Jan Jacob Slauerhoff’s narrator, Cameron is Adrift in the Middle Kingdom, a man sure of himself at sea, but increasingly out of his depth on land as he journeys ever inwards from the coasts on a mission to a distant city. On the way, he experiences a China that both is and isn’t the real-world place of the year 1934, when Slauerhoff wrote this novel, only now translated into English.

There are two Chinas nested in Slauerhoff’s narrative.
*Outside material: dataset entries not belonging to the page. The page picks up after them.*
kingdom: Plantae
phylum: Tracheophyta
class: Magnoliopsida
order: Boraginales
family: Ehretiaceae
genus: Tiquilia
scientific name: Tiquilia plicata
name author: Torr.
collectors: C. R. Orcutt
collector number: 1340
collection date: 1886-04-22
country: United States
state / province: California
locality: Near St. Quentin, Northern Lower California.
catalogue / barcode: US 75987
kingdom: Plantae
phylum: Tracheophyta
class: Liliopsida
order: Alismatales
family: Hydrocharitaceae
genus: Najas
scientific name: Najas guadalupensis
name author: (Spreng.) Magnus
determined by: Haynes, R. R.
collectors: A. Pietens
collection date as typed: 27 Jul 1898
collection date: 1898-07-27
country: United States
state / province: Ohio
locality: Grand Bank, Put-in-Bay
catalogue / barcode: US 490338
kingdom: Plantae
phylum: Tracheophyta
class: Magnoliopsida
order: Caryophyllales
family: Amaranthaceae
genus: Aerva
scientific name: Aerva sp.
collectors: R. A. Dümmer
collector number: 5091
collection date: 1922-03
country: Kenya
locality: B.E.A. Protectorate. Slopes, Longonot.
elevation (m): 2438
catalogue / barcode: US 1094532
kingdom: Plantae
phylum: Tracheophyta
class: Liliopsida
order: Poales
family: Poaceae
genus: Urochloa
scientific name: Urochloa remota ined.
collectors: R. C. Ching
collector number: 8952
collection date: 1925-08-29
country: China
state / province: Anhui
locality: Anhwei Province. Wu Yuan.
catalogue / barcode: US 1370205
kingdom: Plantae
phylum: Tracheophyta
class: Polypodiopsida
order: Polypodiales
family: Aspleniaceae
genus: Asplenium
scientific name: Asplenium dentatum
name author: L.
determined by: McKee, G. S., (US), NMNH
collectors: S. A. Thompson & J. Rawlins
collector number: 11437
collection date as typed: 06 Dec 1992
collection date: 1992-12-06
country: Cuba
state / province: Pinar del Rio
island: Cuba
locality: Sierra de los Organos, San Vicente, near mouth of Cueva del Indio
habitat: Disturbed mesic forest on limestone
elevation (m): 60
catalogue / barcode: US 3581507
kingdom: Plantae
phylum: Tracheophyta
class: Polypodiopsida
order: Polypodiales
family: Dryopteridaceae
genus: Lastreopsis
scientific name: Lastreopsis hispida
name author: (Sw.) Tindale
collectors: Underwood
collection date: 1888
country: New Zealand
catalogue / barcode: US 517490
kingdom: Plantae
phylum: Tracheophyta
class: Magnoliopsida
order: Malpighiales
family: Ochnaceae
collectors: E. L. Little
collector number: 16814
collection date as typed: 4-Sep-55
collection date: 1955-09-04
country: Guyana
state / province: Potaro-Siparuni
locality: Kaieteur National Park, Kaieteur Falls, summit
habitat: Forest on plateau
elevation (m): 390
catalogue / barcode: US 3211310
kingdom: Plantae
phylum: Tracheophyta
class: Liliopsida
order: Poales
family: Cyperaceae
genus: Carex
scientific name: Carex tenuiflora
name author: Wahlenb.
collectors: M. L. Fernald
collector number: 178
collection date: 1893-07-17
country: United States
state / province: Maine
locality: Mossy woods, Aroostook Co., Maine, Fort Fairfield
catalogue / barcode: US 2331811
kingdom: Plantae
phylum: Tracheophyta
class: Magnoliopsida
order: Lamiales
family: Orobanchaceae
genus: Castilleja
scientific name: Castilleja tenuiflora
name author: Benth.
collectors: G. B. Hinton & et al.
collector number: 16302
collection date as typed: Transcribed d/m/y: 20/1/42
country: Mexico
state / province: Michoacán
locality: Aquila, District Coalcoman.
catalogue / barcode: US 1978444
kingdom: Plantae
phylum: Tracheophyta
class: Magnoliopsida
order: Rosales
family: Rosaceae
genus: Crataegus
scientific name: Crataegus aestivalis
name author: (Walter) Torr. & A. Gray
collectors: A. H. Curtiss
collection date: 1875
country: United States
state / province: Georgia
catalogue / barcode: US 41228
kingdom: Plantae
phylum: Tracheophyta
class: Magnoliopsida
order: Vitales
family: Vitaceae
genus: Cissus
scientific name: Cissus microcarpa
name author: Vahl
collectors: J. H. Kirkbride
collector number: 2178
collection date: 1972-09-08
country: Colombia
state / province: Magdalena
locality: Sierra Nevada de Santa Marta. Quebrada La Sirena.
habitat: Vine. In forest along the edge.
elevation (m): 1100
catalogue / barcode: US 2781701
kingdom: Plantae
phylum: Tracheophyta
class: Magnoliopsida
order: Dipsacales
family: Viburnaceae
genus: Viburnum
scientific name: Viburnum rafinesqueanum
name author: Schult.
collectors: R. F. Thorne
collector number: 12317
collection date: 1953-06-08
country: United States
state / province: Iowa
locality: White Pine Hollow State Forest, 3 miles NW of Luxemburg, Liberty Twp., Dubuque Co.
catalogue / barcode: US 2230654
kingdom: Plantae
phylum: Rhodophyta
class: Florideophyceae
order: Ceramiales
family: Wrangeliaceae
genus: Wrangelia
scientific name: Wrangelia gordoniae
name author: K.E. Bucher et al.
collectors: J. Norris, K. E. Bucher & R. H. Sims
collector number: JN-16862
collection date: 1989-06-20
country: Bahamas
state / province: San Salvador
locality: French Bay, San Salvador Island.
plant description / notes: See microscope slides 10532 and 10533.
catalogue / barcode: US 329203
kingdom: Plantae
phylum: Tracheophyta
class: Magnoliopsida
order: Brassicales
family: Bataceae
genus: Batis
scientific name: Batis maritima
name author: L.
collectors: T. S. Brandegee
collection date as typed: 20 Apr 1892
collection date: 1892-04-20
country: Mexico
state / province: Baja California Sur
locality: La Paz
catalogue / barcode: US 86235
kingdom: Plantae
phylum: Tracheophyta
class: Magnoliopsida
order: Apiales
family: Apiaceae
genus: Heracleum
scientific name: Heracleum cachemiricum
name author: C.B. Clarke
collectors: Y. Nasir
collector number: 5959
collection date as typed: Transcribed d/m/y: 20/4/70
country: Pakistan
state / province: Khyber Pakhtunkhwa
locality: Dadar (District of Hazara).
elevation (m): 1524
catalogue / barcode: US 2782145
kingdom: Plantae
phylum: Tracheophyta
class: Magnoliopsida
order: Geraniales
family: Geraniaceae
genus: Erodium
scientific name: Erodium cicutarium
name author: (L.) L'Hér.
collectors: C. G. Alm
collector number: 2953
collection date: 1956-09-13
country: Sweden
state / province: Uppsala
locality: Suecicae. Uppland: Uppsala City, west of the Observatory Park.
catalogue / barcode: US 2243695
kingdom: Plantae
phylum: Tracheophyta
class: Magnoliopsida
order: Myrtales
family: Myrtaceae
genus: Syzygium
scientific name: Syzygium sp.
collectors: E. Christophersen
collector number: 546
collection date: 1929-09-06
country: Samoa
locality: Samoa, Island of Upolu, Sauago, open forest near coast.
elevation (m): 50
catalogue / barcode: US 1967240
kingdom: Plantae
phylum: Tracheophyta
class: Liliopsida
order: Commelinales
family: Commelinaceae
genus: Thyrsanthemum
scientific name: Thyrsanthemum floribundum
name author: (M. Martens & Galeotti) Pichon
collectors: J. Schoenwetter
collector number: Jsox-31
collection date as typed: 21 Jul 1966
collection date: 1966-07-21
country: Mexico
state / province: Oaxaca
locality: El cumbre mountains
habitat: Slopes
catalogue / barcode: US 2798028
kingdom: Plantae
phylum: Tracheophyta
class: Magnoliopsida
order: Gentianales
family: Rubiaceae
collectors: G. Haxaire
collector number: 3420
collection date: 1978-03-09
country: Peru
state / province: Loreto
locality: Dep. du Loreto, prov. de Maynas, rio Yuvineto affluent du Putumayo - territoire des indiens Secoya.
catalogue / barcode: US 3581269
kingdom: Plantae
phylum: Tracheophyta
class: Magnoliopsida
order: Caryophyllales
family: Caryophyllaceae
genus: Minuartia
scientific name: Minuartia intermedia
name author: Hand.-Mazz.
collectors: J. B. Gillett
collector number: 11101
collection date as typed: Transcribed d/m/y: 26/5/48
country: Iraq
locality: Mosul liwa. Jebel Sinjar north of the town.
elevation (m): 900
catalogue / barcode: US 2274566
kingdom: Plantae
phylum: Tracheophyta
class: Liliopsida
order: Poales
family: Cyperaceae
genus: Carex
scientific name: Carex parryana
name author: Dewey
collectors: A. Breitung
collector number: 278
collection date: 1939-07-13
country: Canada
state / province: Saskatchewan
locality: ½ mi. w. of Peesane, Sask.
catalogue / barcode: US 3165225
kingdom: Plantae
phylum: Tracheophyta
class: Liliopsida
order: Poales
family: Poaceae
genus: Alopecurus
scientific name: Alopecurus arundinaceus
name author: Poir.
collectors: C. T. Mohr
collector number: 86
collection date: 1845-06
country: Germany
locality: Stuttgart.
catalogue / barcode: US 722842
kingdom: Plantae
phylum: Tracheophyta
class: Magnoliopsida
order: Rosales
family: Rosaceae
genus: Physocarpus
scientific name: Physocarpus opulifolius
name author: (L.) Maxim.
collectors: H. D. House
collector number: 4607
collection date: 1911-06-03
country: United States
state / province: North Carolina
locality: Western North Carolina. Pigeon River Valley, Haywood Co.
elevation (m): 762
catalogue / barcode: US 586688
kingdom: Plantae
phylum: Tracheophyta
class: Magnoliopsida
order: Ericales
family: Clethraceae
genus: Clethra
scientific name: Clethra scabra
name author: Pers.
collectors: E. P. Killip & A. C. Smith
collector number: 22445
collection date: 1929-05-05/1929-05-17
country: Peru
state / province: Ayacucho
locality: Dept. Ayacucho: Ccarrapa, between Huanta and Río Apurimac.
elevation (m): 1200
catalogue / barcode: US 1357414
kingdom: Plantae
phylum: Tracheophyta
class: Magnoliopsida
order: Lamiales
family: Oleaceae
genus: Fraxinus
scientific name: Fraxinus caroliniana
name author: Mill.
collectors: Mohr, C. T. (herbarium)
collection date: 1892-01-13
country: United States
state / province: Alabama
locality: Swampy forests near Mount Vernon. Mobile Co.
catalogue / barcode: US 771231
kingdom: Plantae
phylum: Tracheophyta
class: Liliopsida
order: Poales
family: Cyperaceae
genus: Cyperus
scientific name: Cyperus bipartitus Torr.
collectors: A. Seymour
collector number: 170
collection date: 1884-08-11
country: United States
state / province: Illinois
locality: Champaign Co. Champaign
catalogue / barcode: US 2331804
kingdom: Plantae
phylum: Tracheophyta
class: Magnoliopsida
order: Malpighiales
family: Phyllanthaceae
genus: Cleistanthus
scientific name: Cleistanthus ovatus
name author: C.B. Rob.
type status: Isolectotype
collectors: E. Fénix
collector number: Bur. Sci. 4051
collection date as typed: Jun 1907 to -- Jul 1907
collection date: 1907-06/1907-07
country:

One is born of his the author’s visits to the ports of the Chinese coast as a ship’s doctor – a gritty, realistic, and beautifully detailed snapshot of life in inter-war Amoy and Shanghai (here renamed Taihai). “People here may earn ten times more than in Europe, but they spend it twenty times as fast and enjoy it a hundred times less,” he writes, of the city that is a playground for the European visitors, but a ghastly sentence for its Chinese inhabitants, with “the ruthless grind of the city consuming its people.”

But as he travels into the Chinese hinterland, he leaves behind the sure-footed, personal observations of the author, and comes to rely increasingly on a China of the mind. One imagines Slauerhoff in his cabin on yet another long voyage, putting aside his diary and devouring the reportage and fictions of his era – James Hilton’s Lost Horizon (1933) and Pearl Buck’s The Good Earth (1931), before spinning his own story of a man adrift in China.

Slauerhoff’s protagonist ends up in “Chungking”, a place that cannot possibly be the Chongqing of the real world, since it is on the wrong river and in the wrong location. It is not quite the lost world of Shangri-La, but instead a bastion of the true China, a trading post beyond the Great Wall where the local authorities diligently hold foreign corruptions at bay. The value of Slauerhoff’s China, in the words of Wendy Gan’s introduction, “lies in its rejection of modernity.” In a book suffuse with gentle orientalism, but also a melancholy assurance of the decline of the West, Slauerhoff’s Chungking is China at its purest, stoically resisting an onrush of foreign trinkets and concerns. Cameron even tries to dissuade a local warlord from acquiring a radio, pleading that it will be an anticlimax: “What you would learn about Western science and wisdom would greatly disappoint you. You will not like opera or music, propaganda speeches will offend your ears, sermons will bore you. The voices of science cannot be heard with this device. Most European countries are driving out whatever great minds remain to us.”

Beyond human traffic, two commodities dominate Slauerhoff’s book. One is oil, the discovery of which in Chungking creates a literal flood of problems for a town out of time – the onrush of the twentieth century. The other is opium, which, like China itself, is an addiction that washes gradually over Cameron until it consumes him. By the book’s final chapters, he is either so addled that he can no longer see straight, or finally, magically lucid, able to see the truth of the world, and the nature of an eternal struggle between ancient masters and the spirit realm. He is another drunken, broken expat in a Chinese village, smoking his life away, or a recuperating casualty in an ongoing war with another world.

Jonathan Clements is the author of A Brief History of China. Adrift in the Middle Kingdom by Jan Slauerhoff is published in the UK by Handheld Classics.